● **Aim of the task**
Among the entries below, find the line with "left elbow: (487, 400)" and the line with "left knee: (113, 267)". Return exactly those lines and every line between them, but no pictures.

● **Raw data**
________________
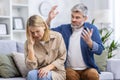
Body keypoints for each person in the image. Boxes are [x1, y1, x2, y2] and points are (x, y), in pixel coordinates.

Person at [46, 3, 104, 80]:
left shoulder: (92, 29)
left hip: (87, 68)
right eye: (72, 16)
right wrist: (49, 19)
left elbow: (100, 50)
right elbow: (47, 33)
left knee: (93, 75)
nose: (73, 20)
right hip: (69, 69)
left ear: (85, 18)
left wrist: (90, 43)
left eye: (77, 17)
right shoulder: (64, 29)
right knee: (69, 76)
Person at [24, 15, 66, 80]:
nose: (35, 35)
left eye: (37, 31)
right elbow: (31, 68)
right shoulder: (28, 43)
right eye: (32, 32)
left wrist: (48, 68)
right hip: (39, 71)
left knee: (43, 76)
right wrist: (30, 47)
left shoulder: (57, 37)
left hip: (57, 72)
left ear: (44, 26)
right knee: (31, 74)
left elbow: (62, 58)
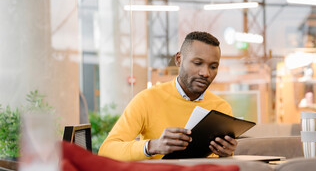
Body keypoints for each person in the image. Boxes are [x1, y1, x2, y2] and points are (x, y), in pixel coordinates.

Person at [98, 31, 238, 161]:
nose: (205, 73)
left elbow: (222, 164)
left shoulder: (221, 108)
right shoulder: (147, 99)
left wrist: (227, 154)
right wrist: (152, 146)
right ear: (178, 59)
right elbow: (106, 151)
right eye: (197, 63)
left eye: (213, 66)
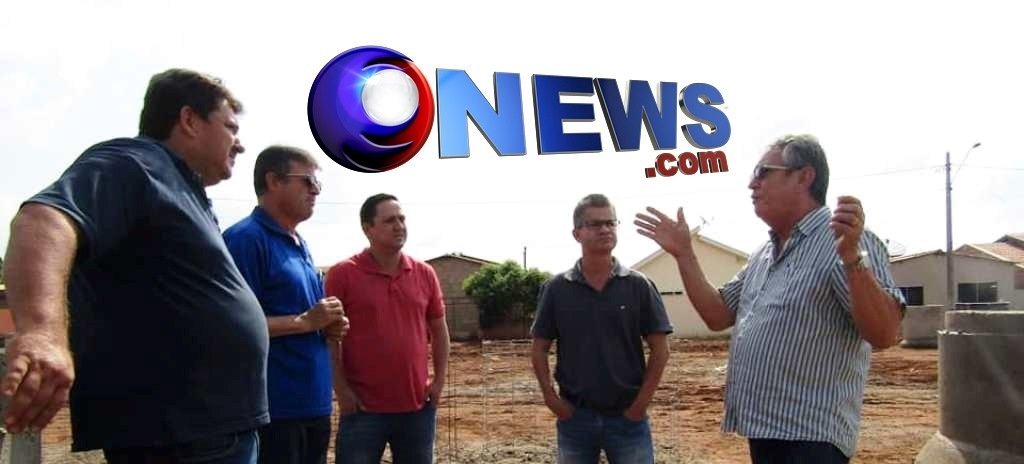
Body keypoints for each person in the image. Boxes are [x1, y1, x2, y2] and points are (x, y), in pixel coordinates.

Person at [1, 69, 269, 463]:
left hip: (214, 429)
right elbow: (43, 220)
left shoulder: (183, 188)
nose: (239, 144)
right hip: (178, 437)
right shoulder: (133, 162)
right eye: (230, 127)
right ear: (189, 120)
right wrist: (42, 334)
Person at [634, 134, 905, 463]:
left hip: (812, 440)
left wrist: (851, 259)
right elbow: (718, 315)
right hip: (766, 433)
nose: (752, 184)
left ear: (804, 177)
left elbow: (885, 333)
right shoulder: (764, 254)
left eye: (763, 172)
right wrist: (684, 254)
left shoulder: (845, 241)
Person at [222, 145, 348, 464]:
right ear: (274, 181)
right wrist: (306, 321)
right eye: (308, 181)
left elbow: (309, 318)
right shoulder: (245, 240)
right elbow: (231, 327)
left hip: (313, 405)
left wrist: (328, 325)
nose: (316, 190)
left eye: (317, 183)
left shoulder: (299, 243)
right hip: (273, 412)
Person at [530, 193, 673, 464]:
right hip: (575, 419)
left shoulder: (639, 286)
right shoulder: (557, 289)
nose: (605, 229)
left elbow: (661, 350)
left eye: (610, 223)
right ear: (577, 234)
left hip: (628, 420)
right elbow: (539, 349)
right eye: (595, 224)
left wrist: (640, 405)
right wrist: (552, 400)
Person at [325, 193, 450, 464]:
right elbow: (330, 338)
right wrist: (341, 390)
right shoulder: (343, 274)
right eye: (390, 220)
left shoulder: (424, 273)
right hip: (362, 409)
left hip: (417, 408)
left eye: (402, 219)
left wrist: (439, 381)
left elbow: (440, 332)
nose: (399, 226)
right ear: (367, 228)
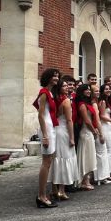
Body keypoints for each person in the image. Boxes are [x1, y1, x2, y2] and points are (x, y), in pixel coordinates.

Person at [33, 68, 60, 208]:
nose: (56, 78)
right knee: (46, 162)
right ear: (48, 77)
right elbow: (40, 115)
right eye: (54, 76)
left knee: (48, 162)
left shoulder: (50, 92)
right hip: (47, 129)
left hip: (51, 128)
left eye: (57, 76)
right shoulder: (44, 93)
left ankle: (43, 194)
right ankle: (41, 196)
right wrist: (44, 135)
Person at [50, 79, 80, 200]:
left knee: (56, 159)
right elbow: (69, 120)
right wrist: (72, 137)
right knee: (64, 159)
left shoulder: (54, 99)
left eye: (67, 85)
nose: (67, 87)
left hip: (56, 130)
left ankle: (54, 189)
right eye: (64, 86)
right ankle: (61, 190)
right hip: (64, 132)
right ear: (59, 88)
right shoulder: (66, 100)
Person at [75, 84, 98, 190]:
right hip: (86, 132)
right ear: (81, 91)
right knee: (86, 157)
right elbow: (87, 120)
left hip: (89, 132)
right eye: (86, 90)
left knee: (89, 156)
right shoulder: (82, 104)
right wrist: (94, 131)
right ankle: (84, 181)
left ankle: (87, 179)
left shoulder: (86, 103)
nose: (89, 91)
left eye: (89, 90)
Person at [90, 84, 111, 185]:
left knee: (101, 152)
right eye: (96, 91)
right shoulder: (94, 104)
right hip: (98, 130)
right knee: (101, 153)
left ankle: (101, 176)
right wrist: (101, 134)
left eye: (98, 91)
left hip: (96, 129)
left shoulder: (95, 102)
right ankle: (101, 177)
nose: (98, 93)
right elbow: (97, 120)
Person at [98, 83, 111, 182]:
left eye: (109, 89)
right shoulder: (102, 102)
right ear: (102, 91)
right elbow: (101, 116)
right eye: (106, 89)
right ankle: (107, 172)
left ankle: (107, 172)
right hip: (104, 127)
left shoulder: (106, 100)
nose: (108, 90)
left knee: (109, 150)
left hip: (107, 127)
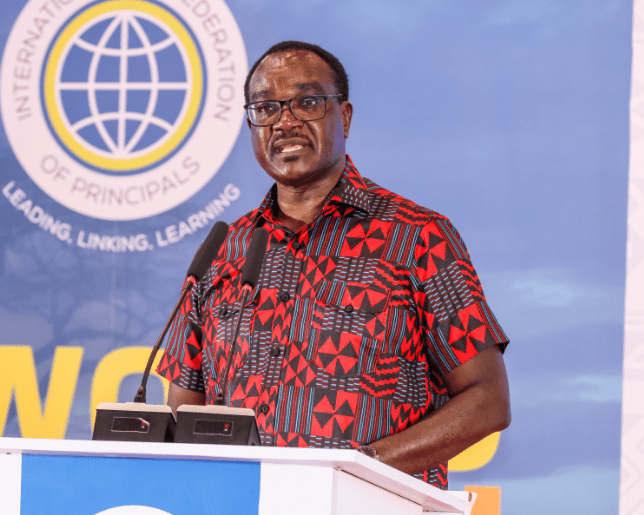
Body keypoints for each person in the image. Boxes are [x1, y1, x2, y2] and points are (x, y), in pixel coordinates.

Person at [157, 40, 510, 489]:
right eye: (265, 108)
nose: (284, 122)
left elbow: (487, 400)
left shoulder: (417, 236)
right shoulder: (226, 249)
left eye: (306, 102)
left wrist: (355, 468)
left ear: (343, 116)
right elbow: (183, 411)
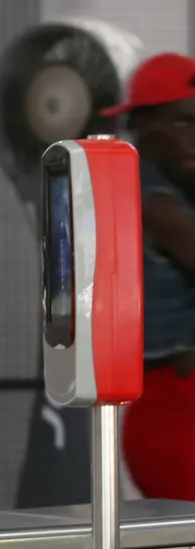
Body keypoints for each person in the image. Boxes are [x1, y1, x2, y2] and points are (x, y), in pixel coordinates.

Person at [105, 53, 195, 500]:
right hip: (177, 412)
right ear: (142, 126)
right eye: (182, 124)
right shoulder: (156, 201)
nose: (194, 138)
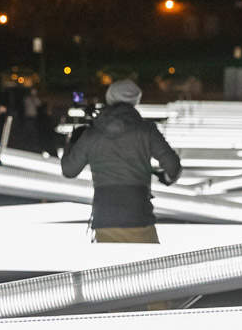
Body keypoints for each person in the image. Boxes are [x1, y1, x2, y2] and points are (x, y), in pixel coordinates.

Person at [60, 78, 181, 243]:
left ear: (109, 98)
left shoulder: (92, 134)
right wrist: (165, 178)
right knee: (148, 267)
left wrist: (72, 143)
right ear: (136, 101)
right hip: (139, 215)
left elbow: (69, 170)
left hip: (105, 218)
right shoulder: (147, 130)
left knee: (113, 267)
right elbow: (173, 167)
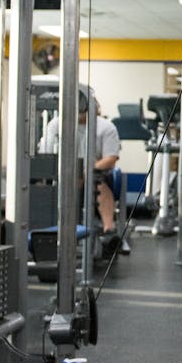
________________
● **Solved exercise**
left elbow: (487, 400)
left shoulder: (417, 236)
right shoulder: (226, 249)
left eye: (306, 102)
left wrist: (355, 468)
left ear: (343, 116)
right elbow: (183, 411)
Body keypoints for each person in the image. Boxes are [x1, y1, x2, y2] and points are (x, y), in pixel coordinates.

Person at [105, 53, 195, 500]:
right hip: (177, 412)
right ear: (142, 126)
right eye: (182, 124)
right shoulder: (156, 201)
nose: (194, 138)
Body keypoints for each person in the image. Boxes are [x1, y1, x2, y2] and points are (x, y), in pixel coordinates.

Person at [60, 78, 181, 243]:
left ear: (109, 98)
left shoulder: (92, 134)
right wrist: (165, 178)
right knee: (148, 267)
left wrist: (72, 143)
right ear: (136, 101)
right hip: (139, 215)
left elbow: (69, 170)
left hip: (105, 218)
right shoulder: (147, 130)
left knee: (113, 267)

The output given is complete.